Reverse image search is nowadays one of the essential tools to know the source of the images you use. There are plenty of tools offered by a lot of giant companies who do an image search and provide a mechanism for others to use it. We know there is the yahoo reverse image search. This reverse image engine is sturdy and performs so fast and efficiently that you won’t even notice the time it took to show the results. So, let us look into further how yahoo reverse search engine works.
Working with a reverse image search engine like “reverseimagesearch.org” is relatively simple as it doesn’t take any input of much data and gives output quickly. You don’t need to know all the keywords for your image to find or a particular keyword for your image. Yahoo image search also provides searching of sample images that you might want to know the source of. There are various algorithms used to perform a search like this. We all know how big is the database for images on the internet; it’s not easy to find pictures rather than to reverse find it.
It turns out leisurely for the Yahoo search by image, which uses all these different algorithms to find an accurate source. The first algorithm which is used here is
Scale-invariant feature transform – This algorithm is used to detect the local feature of the image, like little attributes we can find to describe an image. This algorithm is robust and powers yahoo reverse image search tool to a greater extent.
Maximally stable extremal regions – Maximally stable extremal regions or (MSER) are widely used in image reverse search tools. This algorithm provides a lot of flexibility is in order to differentiate between the two images.
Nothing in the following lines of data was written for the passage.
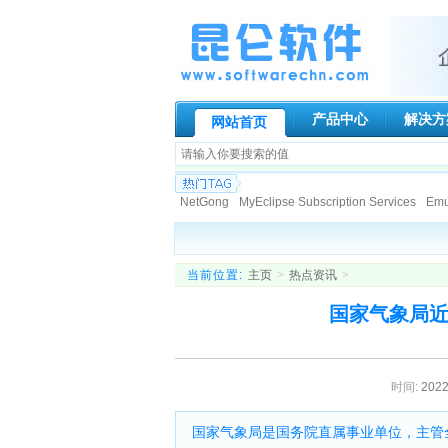
产品中心
解决方
网站首页
NetGong
MyEclipse Subscription Services
Emur
Paessler AG
Genuitec, LLC.
Globalscape
N-s
Allround automation
KIWI Enterprise
BCL Tech
DigiPortal Software, Inc.
Altova
Datakit
Active
当前位置:
主页
>
热点资讯
>
ATR Soft Ltd
AeroHydro, Inc.
Fortres Grand Cor
国家气象局近日
时间:
2022
国家气象局是国务院直属事业单位，主管全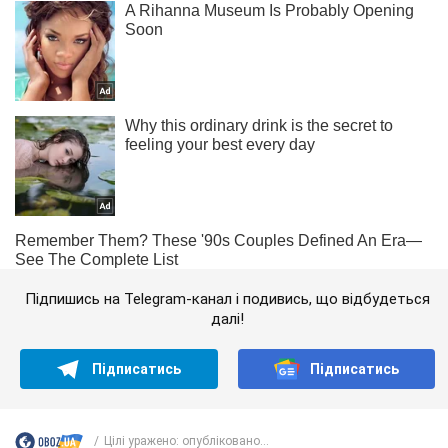
Підпишись на Telegram-канал і подивись, що відбудеться
далі!
Підписатись
Підписатись
Цілі уражено: опубліковано...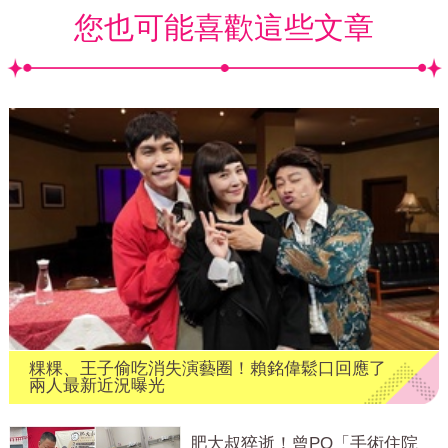
您也可能喜歡這些文章
粿粿、王子偷吃消失演藝圈！賴銘偉鬆口回應了
兩人最新近況曝光
肥大叔猝逝！曾PO「手術住院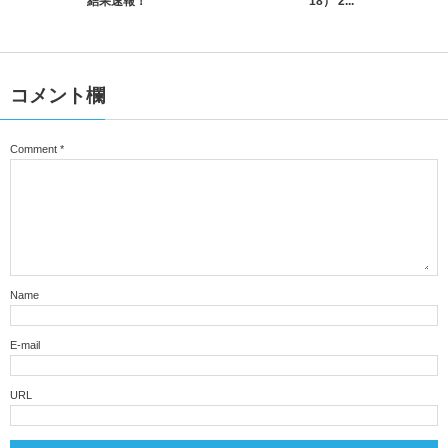
結果速報！
18） 2...
コメント欄
Comment
*
Name
E-mail
URL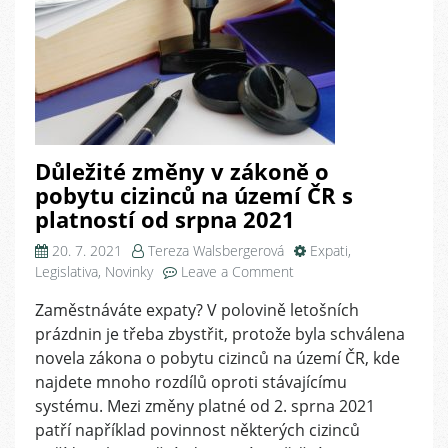
zaměstnávání
Důležité změny v zákoně o
pobytu cizinců na území ČR s
platností od srpna 2021
20. 7. 2021
Tereza Walsbergerová
Expati
,
on
Legislativa
,
Novinky
Leave a Comment
Důležité
Zaměstnáváte expaty? V polovině letošních
změny
prázdnin je třeba zbystřit, protože byla schválena
v
zákoně
novela zákona o pobytu cizinců na území ČR, kde
o
najdete mnoho rozdílů oproti stávajícímu
pobytu
systému. Mezi změny platné od 2. sprna 2021
cizinců
patří například povinnost některých cizinců
na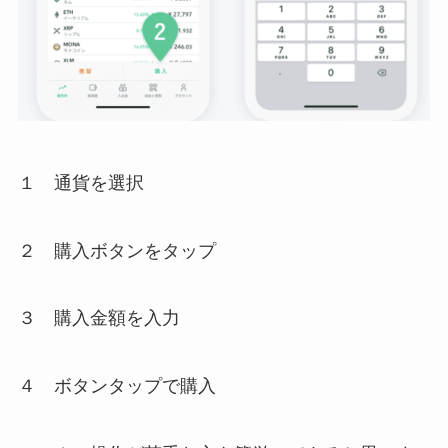
１ 通貨を選択
２ 購入ボタンをタップ
３ 購入金額を入力
４ ボタンタップで購入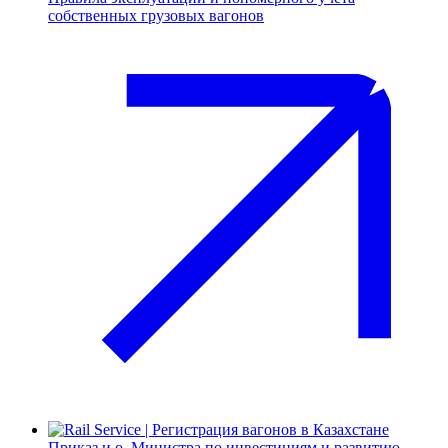
собственных грузовых вагонов
Приказ и.о. Министра по инвестициям и развитию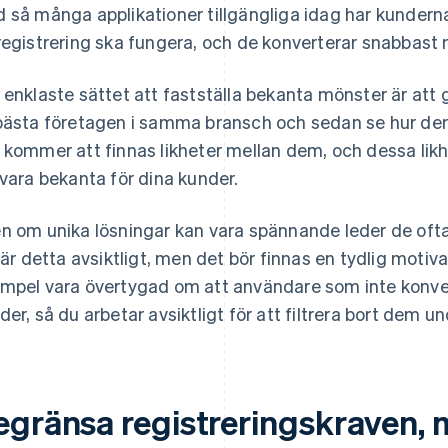
 så många applikationer tillgängliga idag har kunderna
registrering ska fungera, och de konverterar snabbast 
 enklaste sättet att fastställa bekanta mönster är att
bästa företagen i samma bransch och sedan se hur dera
 kommer att finnas likheter mellan dem, och dessa li
 vara bekanta för dina kunder.
n om unika lösningar kan vara spännande leder de oftast
l är detta avsiktligt, men det bör finnas en tydlig motivat
mpel vara övertygad om att användare som inte konvert
der, så du arbetar avsiktligt för att filtrera bort dem u
egränsa registreringskraven,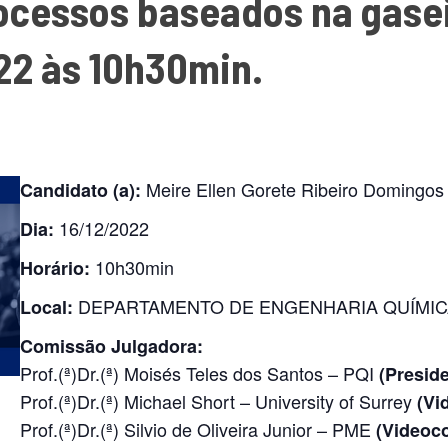
ocessos baseados na gasei
22 às 10h30min.
Meire Ellen Gorete Ribeiro Domingos
Candidato (a):
16/12/2022
Dia:
10h30min
Horário:
DEPARTAMENTO DE ENGENHARIA QUÍMIC
Local:
Comissão Julgadora:
Prof.(ª)Dr.(ª) Moisés Teles dos Santos – PQI
(Presid
Prof.(ª)Dr.(ª) Michael Short – University of Surrey
(Vi
Prof.(ª)Dr.(ª) Silvio de Oliveira Junior – PME
(Videoco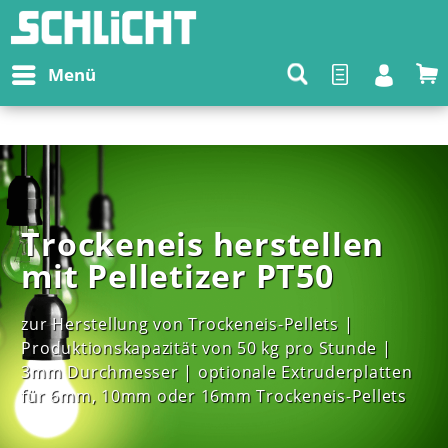
Menü
Trockeneis herstellen 
mit Pelletizer PT50
zur Herstellung von Trockeneis-Pellets | 
Produktionskapazität von 50 kg pro Stunde | 
3mm Durchmesser | optionale Extruderplatten 
für 6mm, 10mm oder 16mm Trockeneis-Pellets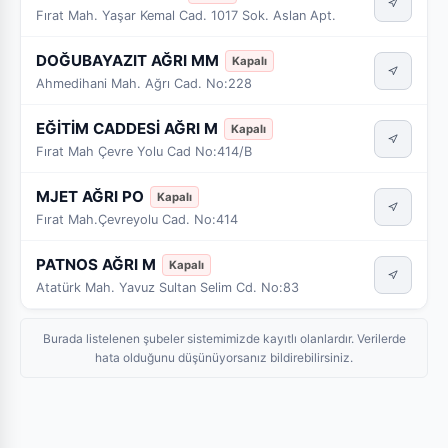
Fırat Mah. Yaşar Kemal Cad. 1017 Sok. Aslan Apt.
DOĞUBAYAZIT AĞRI MM
Kapalı
Ahmedihani Mah. Ağrı Cad. No:228
EĞİTİM CADDESİ AĞRI M
Kapalı
Fırat Mah Çevre Yolu Cad No:414/B
MJET AĞRI PO
Kapalı
Fırat Mah.Çevreyolu Cad. No:414
PATNOS AĞRI M
Kapalı
Atatürk Mah. Yavuz Sultan Selim Cd. No:83
Burada listelenen şubeler sistemimizde kayıtlı olanlardır. Verilerde
hata olduğunu düşünüyorsanız bildirebilirsiniz.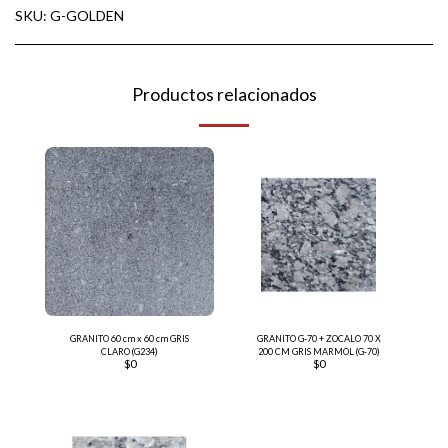
SKU:
G-GOLDEN
Productos relacionados
GRANITO 60 cm x 60 cm GRIS
GRANITO G-70 + ZOCALO 70 X
CLARO (G234)
200 CM GRIS MARMOL (G-70)
$
0
$
0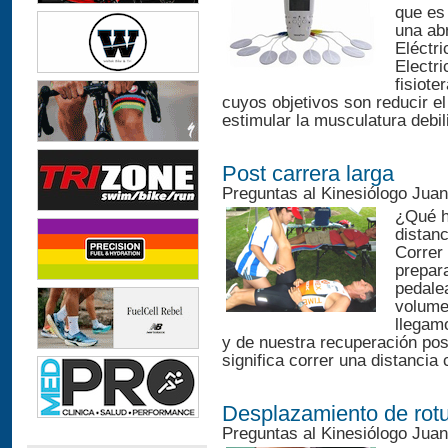
que es
una abr
Eléctr
Electri
fisiote
cuyos objetivos son reducir el
estimular la musculatura debili
Post carrera larga
Preguntas al Kinesiólogo Jua
¿Qué h
distanc
Correr
prepar
pedale
volume
llegamo
y de nuestra recuperación po
significa correr una distancia 
Desplazamiento de rot
Preguntas al Kinesiólogo Jua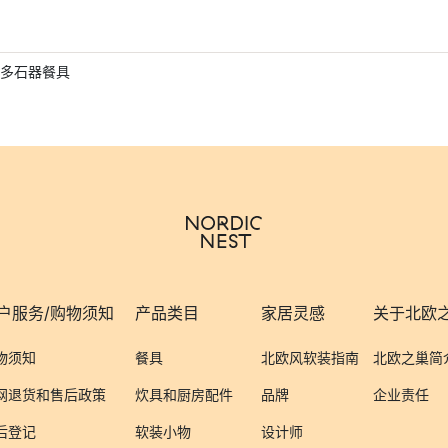
多石器餐具
户服务/购物须知
产品类目
家居灵感
关于北欧
物须知
餐具
北欧风软装指南
北欧之巢简
网退货和售后政策
炊具和厨房配件
品牌
企业责任
后登记
软装小物
设计师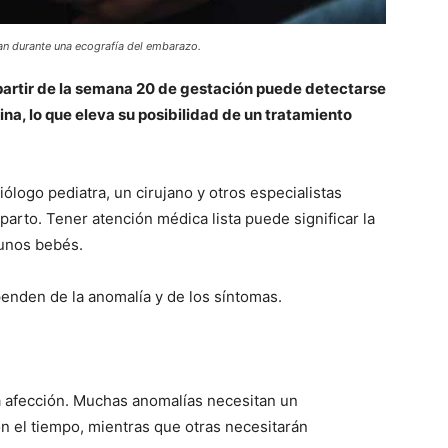
an durante una ecografía del embarazo.
partir de la semana 20 de gestación puede detectarse
tina, lo que eleva su posibilidad de un tratamiento
logo pediatra, un cirujano y otros especialistas
arto. Tener atención médica lista puede significar la
gunos bebés.
nden de la anomalía y de los síntomas.
a afección. Muchas anomalías necesitan un
 el tiempo, mientras que otras necesitarán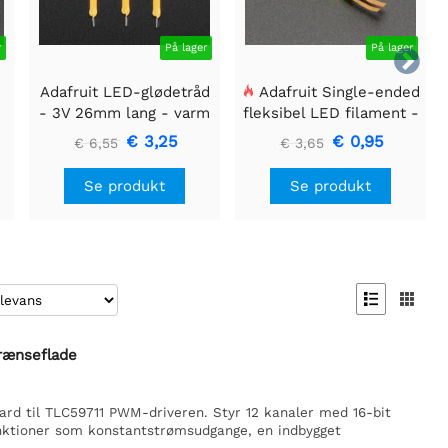
r
På lager
På lager

Adafruit LED-glødetråd
Adafruit Single-ended
- 3V 26mm lang - varm
fleksibel LED filament -
hvid 3-pak
3V 25 mm lang - Grøn
€ 3,25
€ 0,95
€ 6,55
€ 3,65
Se produkt
Se produkt


grænseflade
rd til TLC59711 PWM-driveren. Styr 12 kanaler med 16-bit
nktioner som konstantstrømsudgange, en indbygget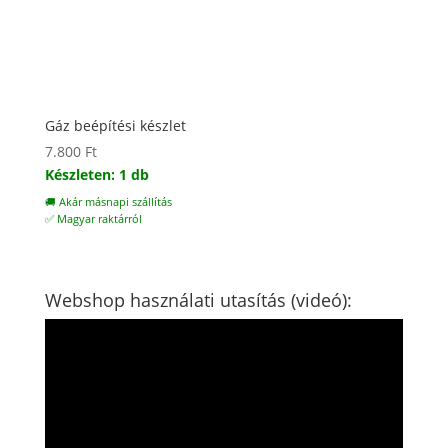
Gáz beépítési készlet
7.800
Ft
Készleten: 1 db
🚚 Akár másnapi szállítás
✅ Magyar raktárról
Webshop használati utasítás (videó):
Videólejátszó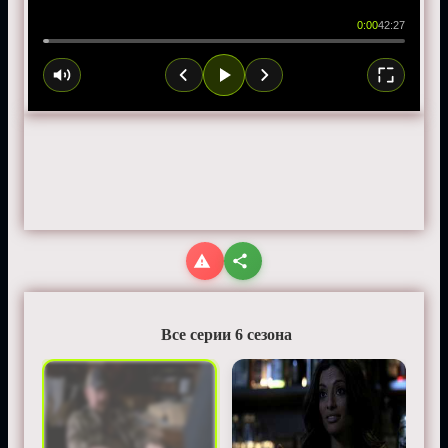
0:00
42:27
Все серии 6 сезона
MSER detects different image features, and by this data, it differentiates between the two images. So, even if two images are similar but not identical, it can show the difference.
Vocabulary Tree – Vocabulary Tree is also termed as the bag-of-words model, which is used to classify images by treating them as words. The BOW model works on three factors –
- Feature Detection – detects the features of the image at every image point.
- Feature Description – After the detection, it then makes a description out of it.
- Codebook Generation – after the description of the images are done, a codebook is generated of the image, which is further used to find the source of the image.
1. The best use is to locate the source of any image we want to use the yahoo reverse search engine.
2. With https://reverseimagesearch.us/ this search engine, we not only find the image that we wish to but also, we can find the best versions of it like if we have a low-resolution image, we can find a higher resolution image.
3. By searching, we can see the source and the webpage where it is uploaded initially.
4. If we want to know about who created the image, we can know about the content creator, and if we want more pictures of that kind, we can ask.
5. With the image, we want to do a reverse search, and we can know a lot more about it.